··· DATA SECTION

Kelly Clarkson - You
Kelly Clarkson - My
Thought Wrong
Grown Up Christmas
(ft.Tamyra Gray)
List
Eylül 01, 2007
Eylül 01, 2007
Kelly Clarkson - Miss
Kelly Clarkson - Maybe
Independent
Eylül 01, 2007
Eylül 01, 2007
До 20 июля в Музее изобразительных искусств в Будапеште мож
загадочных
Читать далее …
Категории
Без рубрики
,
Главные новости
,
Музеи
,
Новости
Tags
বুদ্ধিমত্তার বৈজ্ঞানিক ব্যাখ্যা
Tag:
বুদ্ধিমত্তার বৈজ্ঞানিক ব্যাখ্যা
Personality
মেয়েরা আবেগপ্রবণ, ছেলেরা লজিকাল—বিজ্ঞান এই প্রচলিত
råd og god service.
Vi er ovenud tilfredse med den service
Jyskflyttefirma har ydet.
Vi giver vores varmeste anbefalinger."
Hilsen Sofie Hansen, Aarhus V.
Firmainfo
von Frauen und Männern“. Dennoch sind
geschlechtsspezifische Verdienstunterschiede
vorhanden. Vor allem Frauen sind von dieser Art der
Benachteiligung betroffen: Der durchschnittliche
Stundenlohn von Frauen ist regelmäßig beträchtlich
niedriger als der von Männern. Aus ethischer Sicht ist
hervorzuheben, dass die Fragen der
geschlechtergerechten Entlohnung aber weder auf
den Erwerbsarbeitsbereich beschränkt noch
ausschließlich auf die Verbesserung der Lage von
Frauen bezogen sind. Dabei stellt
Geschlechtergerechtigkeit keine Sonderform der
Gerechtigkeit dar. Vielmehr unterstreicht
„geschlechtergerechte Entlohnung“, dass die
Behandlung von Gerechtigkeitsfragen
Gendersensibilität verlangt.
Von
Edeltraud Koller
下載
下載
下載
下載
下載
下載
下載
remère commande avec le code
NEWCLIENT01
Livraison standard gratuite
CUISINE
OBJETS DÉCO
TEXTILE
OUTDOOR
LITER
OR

······

## YOUR INSTRUCTIONS
Restate the entries. Match them exactly.

## OUTPUT
Kelly Clarkson - You
Kelly Clarkson - My
Thought Wrong
Grown Up Christmas
(ft.Tamyra Gray)
List
Eylül 01, 2007
Eylül 01, 2007
Kelly Clarkson - Miss
Kelly Clarkson - Maybe
Independent
Eylül 01, 2007
Eylül 01, 2007
До 20 июля в Музее изобразительных искусств в Будапеште мож
загадочных
Читать далее …
Категории
Без рубрики
,
Главные новости
,
Музеи
,
Новости
Tags
বুদ্ধিমত্তার বৈজ্ঞানিক ব্যাখ্যা
Tag:
বুদ্ধিমত্তার বৈজ্ঞানিক ব্যাখ্যা
Personality
মেয়েরা আবেগপ্রবণ, ছেলেরা লজিকাল—বিজ্ঞান এই প্রচলিত
råd og god service.
Vi er ovenud tilfredse med den service
Jyskflyttefirma har ydet.
Vi giver vores varmeste anbefalinger."
Hilsen Sofie Hansen, Aarhus V.
Firmainfo
von Frauen und Männern“. Dennoch sind
geschlechtsspezifische Verdienstunterschiede
vorhanden. Vor allem Frauen sind von dieser Art der
Benachteiligung betroffen: Der durchschnittliche
Stundenlohn von Frauen ist regelmäßig beträchtlich
niedriger als der von Männern. Aus ethischer Sicht ist
hervorzuheben, dass die Fragen der
geschlechtergerechten Entlohnung aber weder auf
den Erwerbsarbeitsbereich beschränkt noch
ausschließlich auf die Verbesserung der Lage von
Frauen bezogen sind. Dabei stellt
Geschlechtergerechtigkeit keine Sonderform der
Gerechtigkeit dar. Vielmehr unterstreicht
„geschlechtergerechte Entlohnung“, dass die
Behandlung von Gerechtigkeitsfragen
Gendersensibilität verlangt.
Von
Edeltraud Koller
下載
下載
下載
下載
下載
下載
下載
remère commande avec le code
NEWCLIENT01
Livraison standard gratuite
CUISINE
OBJETS DÉCO
TEXTILE
OUTDOOR
LITER
OR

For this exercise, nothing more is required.